-- Given text --
We pulled out a ton of wire and tubular hangers and sent them to the trash along with dry cleaner wrappings and random items. The mood was a bit heavy at times but my client appeared happier as her closet became more empty.

Then, for the first time during our session, I heard her laugh. She came out of the closet and in her hand was a giant rubber chicken! She told me the story of how she came to own a rubber chicken (closets contain so many good stories!) and she gleefully gave it a bunch of squeezes to cause it’s eyeballs to pop out of it’s head. She was smiling! The chicken was not…

After some thought, she decided to purge the rubber chicken from her life and sent it hurling towards the garbage can. She must not have remembered that the rubber chicken had a voice box in it because when it hit the can, it squawked, “BOK BOK BOK BOK BOK BOK BOK!”

We looked at each other and burst out laughing! She ran to the can, grabbed the chicken and gave him another good throw and again upon contact it squealed, “BOK BOK BOK BOK BOK BOK BOK!”

Back into the closet we went with a lighter mood! Out came pants and blouses to try on and a pair of old sneakers to purge. At my client’s request, I tossed the sneakers in the can and an unexpected, “BOK BOK BOK BOK BOK BOK BOK”  rang out from the depths of the trash. The chicken lives! After that, my client became ‘the tosser’ and thanks to that rubber chicken, our closet-purging session was more fun than a barrel of monkeys…er, chickens…

Story #2: ‘Watch’ What You Throw Away!

I have worked with many clients overwhelmed with kid toys. For jobs like these, I bring my super-duper thick black contractor bags–not only because they hold a lot, but because little children won’t be able to see that their parents are purging their toys!

-- Tasks to complete --
**1)** Update the closet-purging story by rewriting everything from "Story #2: ‘Watch’" down to "purging their toys!" with "contractor bags" changed to "garbage bags".
**2)** Echo the entries from the line containing "Weeks on Chart, Peak Position" down to the end of the entries, including both ends, and omit the pictures.
These entries have no connection to the closet-purging story.

Chart-based quiz entries
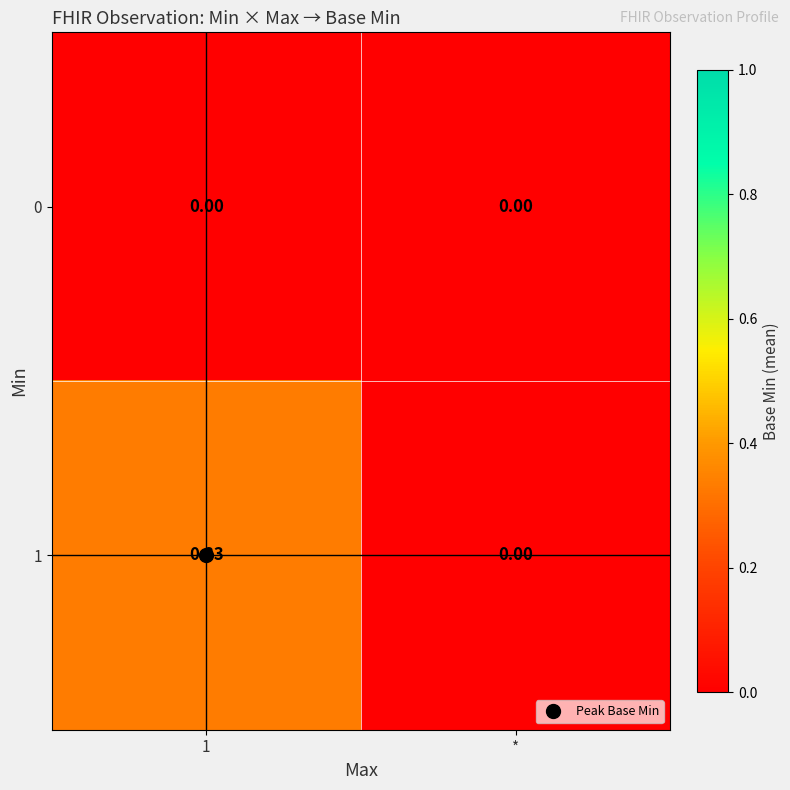

How many categories are shown in the chart?

2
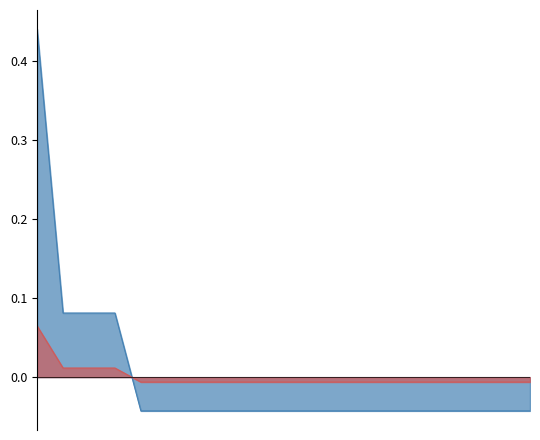

After their last crossing, which series has the higher values: SUELDO NETO or FONDO DE PENSIONES?

FONDO DE PENSIONES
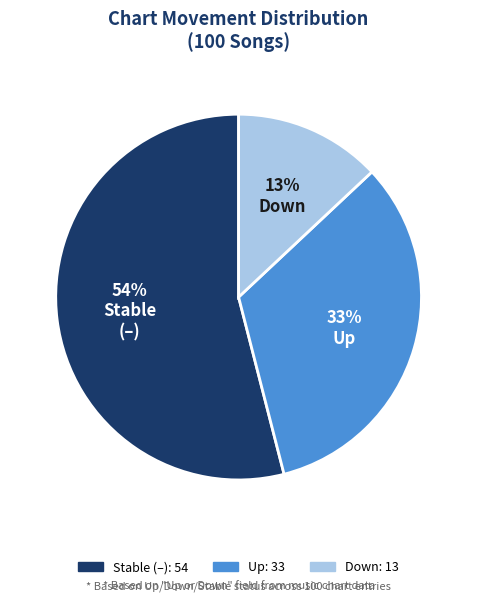

To the nearest percent, what is the average slice percentage?

33%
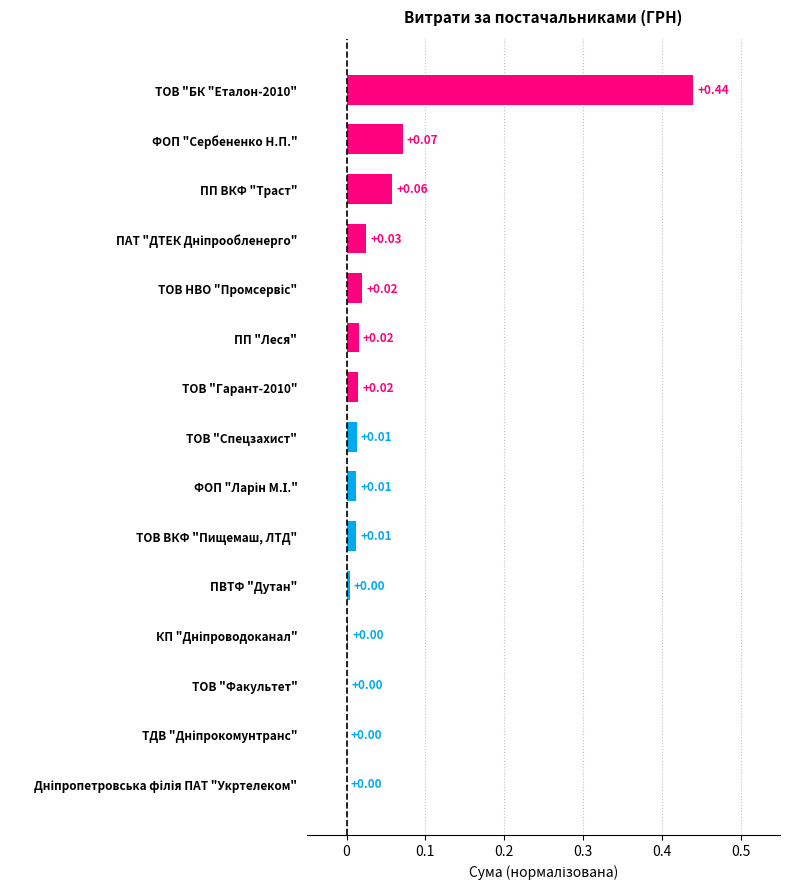

What is the sum of all values?

0.7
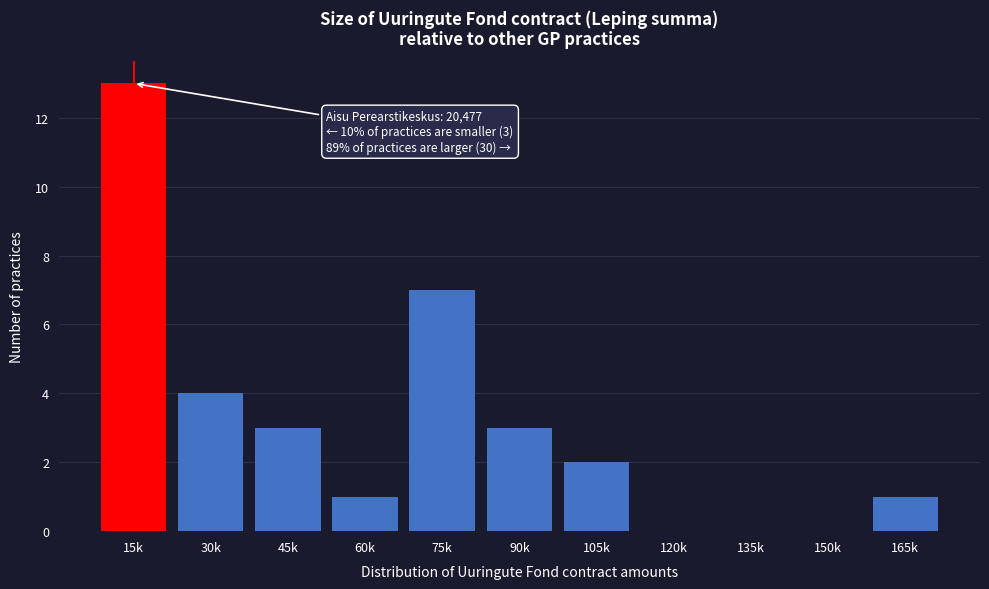

Reading right to left, extract all data points from this chart.

165k=1	150k=0	135k=0	120k=0	105k=2	90k=3	75k=7	60k=1	45k=3	30k=4	15k=13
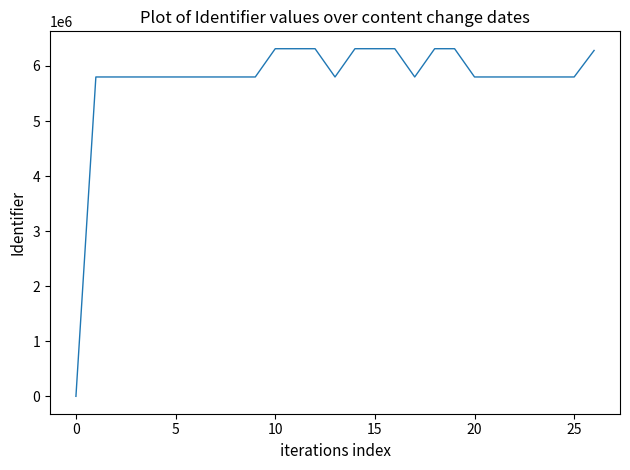

What is the greatest value displayed?

6313716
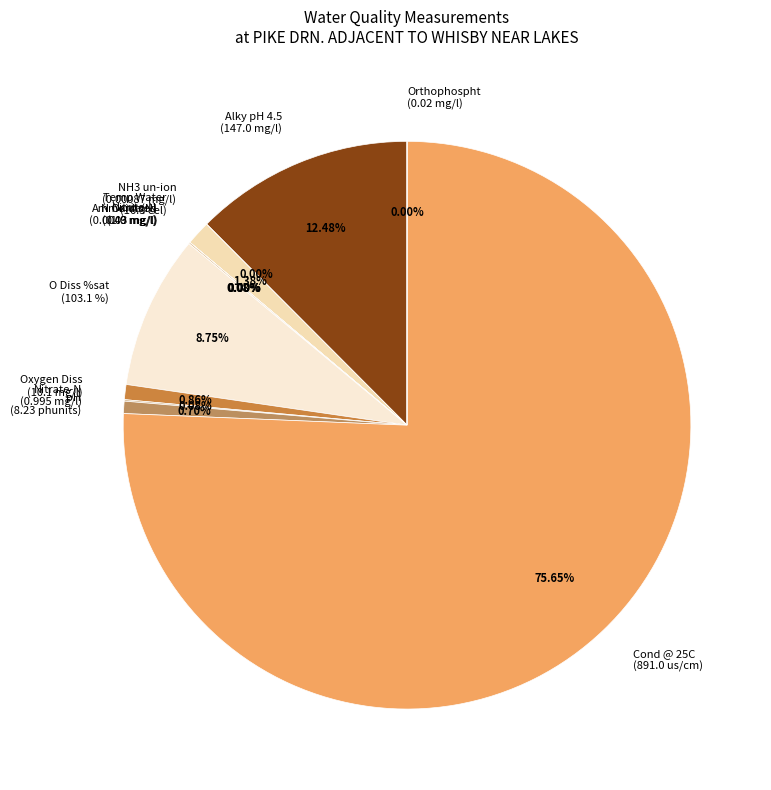

Which slice is the smallest?

NH3 un-ion
(0.00087 mg/l)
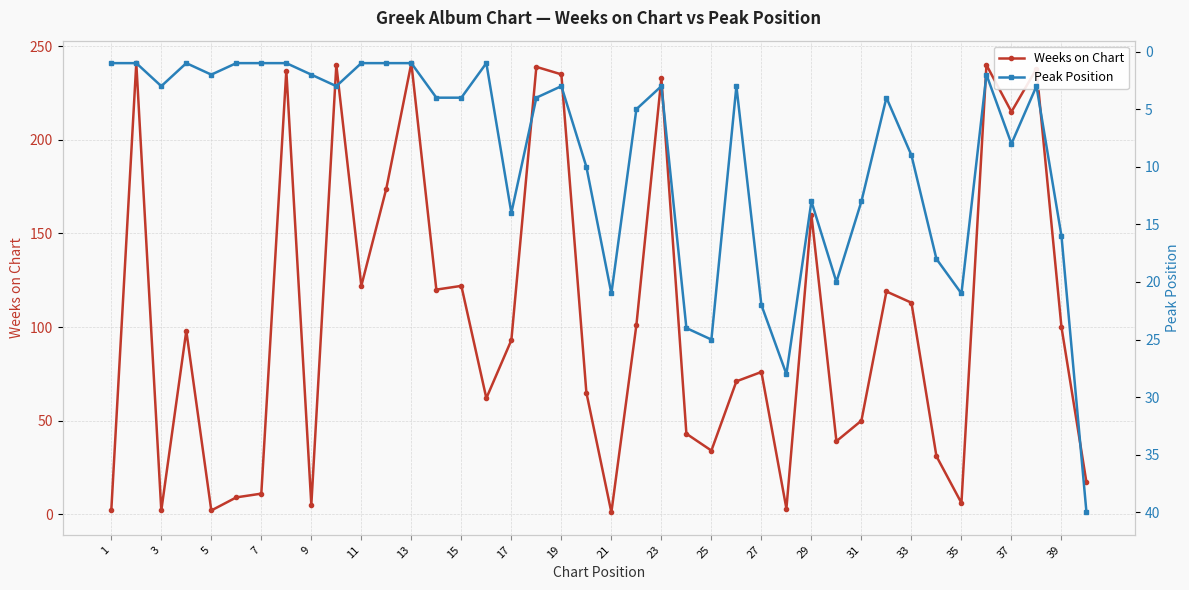

Rank the series by their average value, from highest to lowest.

Weeks on Chart, Peak Position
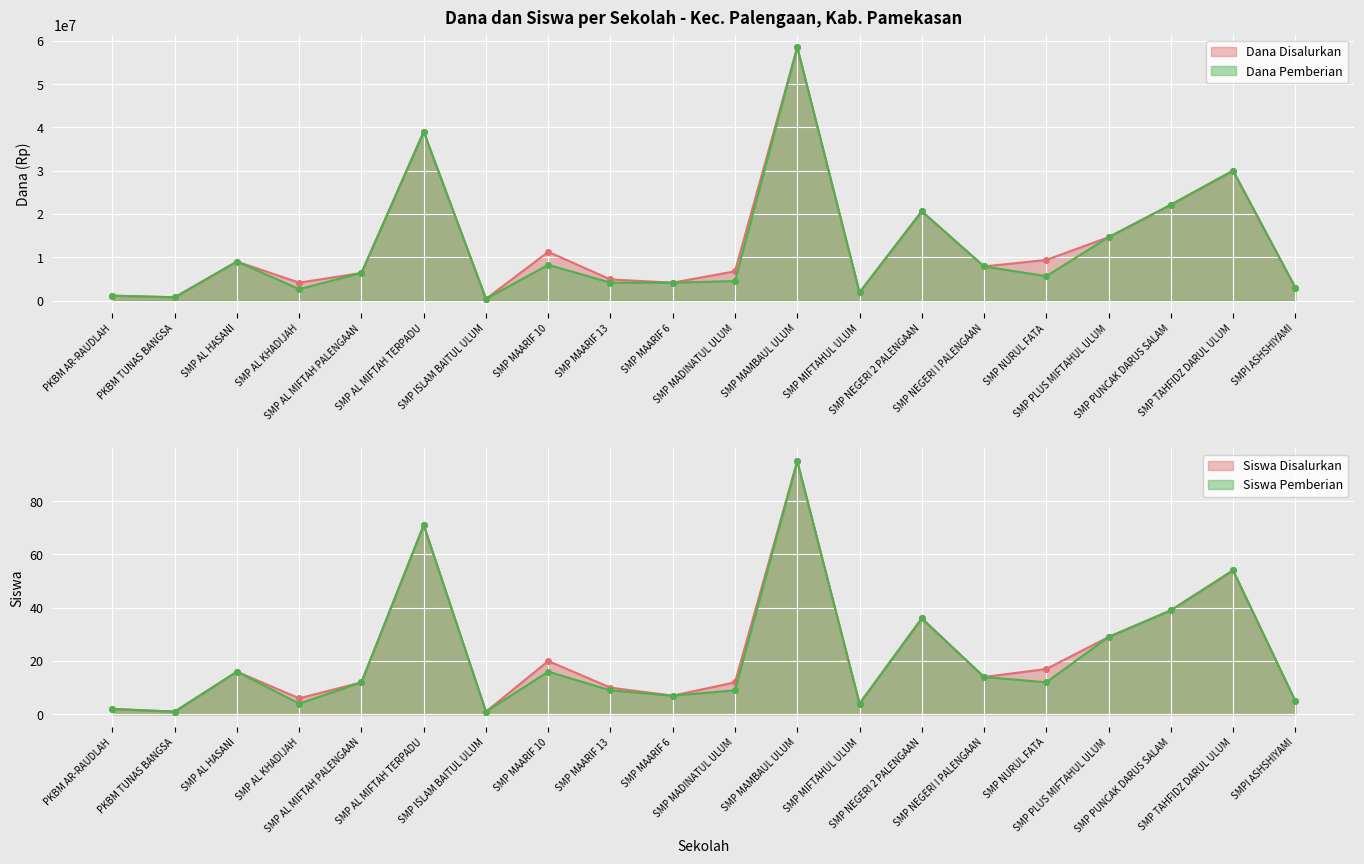

What is the smallest value displayed?

1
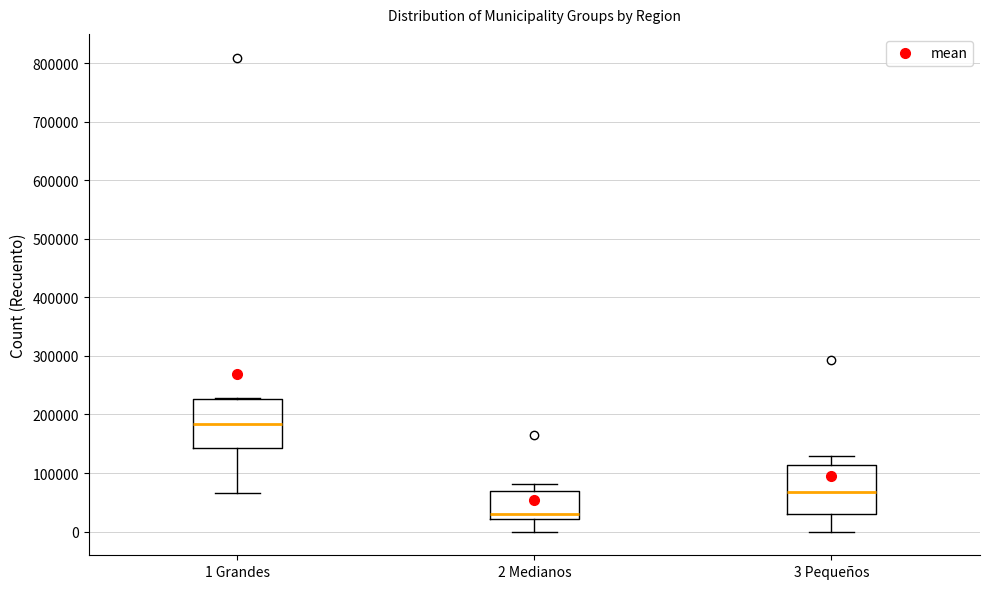

Reading left to right, transcribe this box plot: for each box, give where its median line is, the range the box spans, and where its two whiskers end, as read against the y-axis. The values are not printed on the chart, so give them approximately, as read against the axis.

1 Grandes: median 180000, box 140000 to 230000, whiskers 70000 to 230000
2 Medianos: median 30000, box 20000 to 70000, whiskers 0 to 80000
3 Pequeños: median 70000, box 30000 to 110000, whiskers 0 to 130000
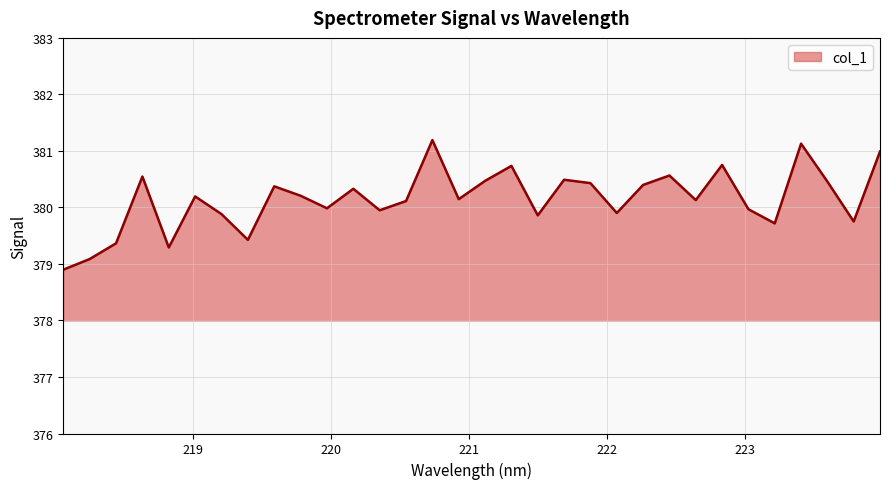

What is the greatest value displayed?

381.2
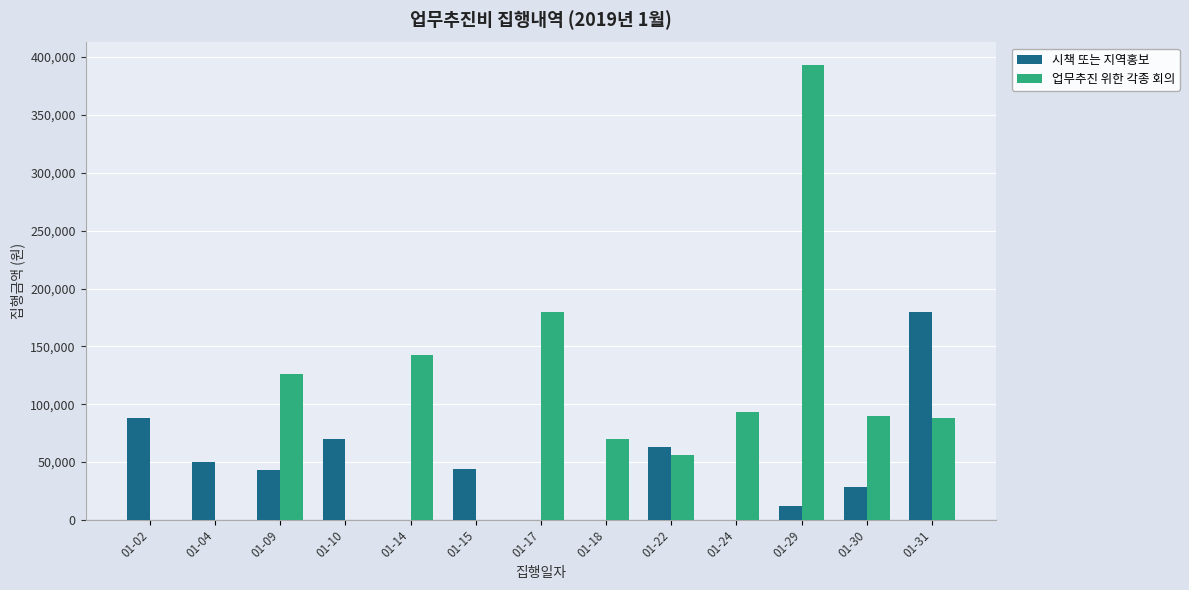

The value of 업무추진 위한 각종 회의 at 01-29 is 218315. True or false?

False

-- List of answers --
**1)**
Story #2: ‘Watch’ What You Throw Away!

I have worked with many clients overwhelmed with kid toys. For jobs like these, I bring my super-duper thick black garbage bags–not only because they hold a lot, but because little children won’t be able to see that their parents are purging their toys!

**2)**
Weeks on Chart, Peak Position

What is the smallest value displayed?

1

Reading left to right, transcribe this box plot: for each box, give where its median line is, the range the box spans, and where its two whiskers end, as read against the y-axis. The values are not printed on the chart, so give them approximately, as read against the axis.

1 Grandes: median 180000, box 140000 to 230000, whiskers 70000 to 230000
2 Medianos: median 30000, box 20000 to 70000, whiskers 0 to 80000
3 Pequeños: median 70000, box 30000 to 110000, whiskers 0 to 130000

What is the greatest value displayed?

381.2

The value of 업무추진 위한 각종 회의 at 01-29 is 218315. True or false?

False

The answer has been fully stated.